» **Work instructions**
Extend the blog post below about photographing the artificial lights of Lowestoft, starting right after its final sentence.

» **Excerpted text**
Assignment 4: Languages of Light

6th August 2021

Revisit one of the exercises on daylight, artificial light or controlled light from Part Four (Ex 4.1, Ex 4.2 or Ex 4.3) and develop it into a formal assignment submission. The submission requirement for this assignment is a set of between six and ten high-quality photographic prints. 

OCA EYV (2014:97)

The Artificial Lights of Lowestoft

Practitioners Research

I had already researched the photographer George Wilson and his work in amusement arcades, which can be found on the blog post: ‘Artificial Light: Photographers Research – George Wilson’, here. His work is predominantly black and white which has shown people caught in a specific era within an amusement arcade. However the lights of the arcade machines within his images are not bright or coloured, therefore, apart from composition, I couldn’t gain any knowledge on shooting the coloured lights of the arcade machines.

» **Dataset extract**
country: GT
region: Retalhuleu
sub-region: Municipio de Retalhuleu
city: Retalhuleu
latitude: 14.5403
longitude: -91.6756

---

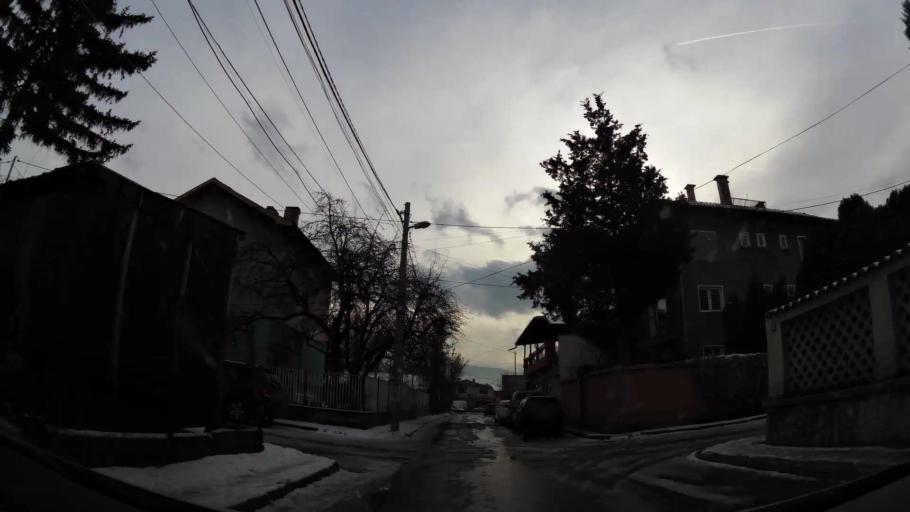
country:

...

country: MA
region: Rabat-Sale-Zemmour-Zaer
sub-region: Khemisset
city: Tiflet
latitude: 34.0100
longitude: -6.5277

» **Response for this exercise**
The second photographer who influenced my composition choice is Sato Shintaro. Shintaro’s urban ‘Night Lights’ series shows no human presence other than inanimate objects such as bicycles. In the interview with Japan Exposures (2009), Shintaro explains that he did not want people in his shots because the viewers to his work see the people and are distracted from the rhythms of the focus elements in his images.

For me personally, I did not want the viewer looking for associations between the people with each other or their surroundings. I also did not want the addition of people as they would distract from the main theme of artificial lights and the viewer would be drawn towards them at some point of their looking at the image.

Planning

Due to the fact that there are many artificial light sources found in the environment outside of our homes, I decided to record the types of lights that would be found on the first half of one of my frequent routes heading towards the main pier in Kirkley Village.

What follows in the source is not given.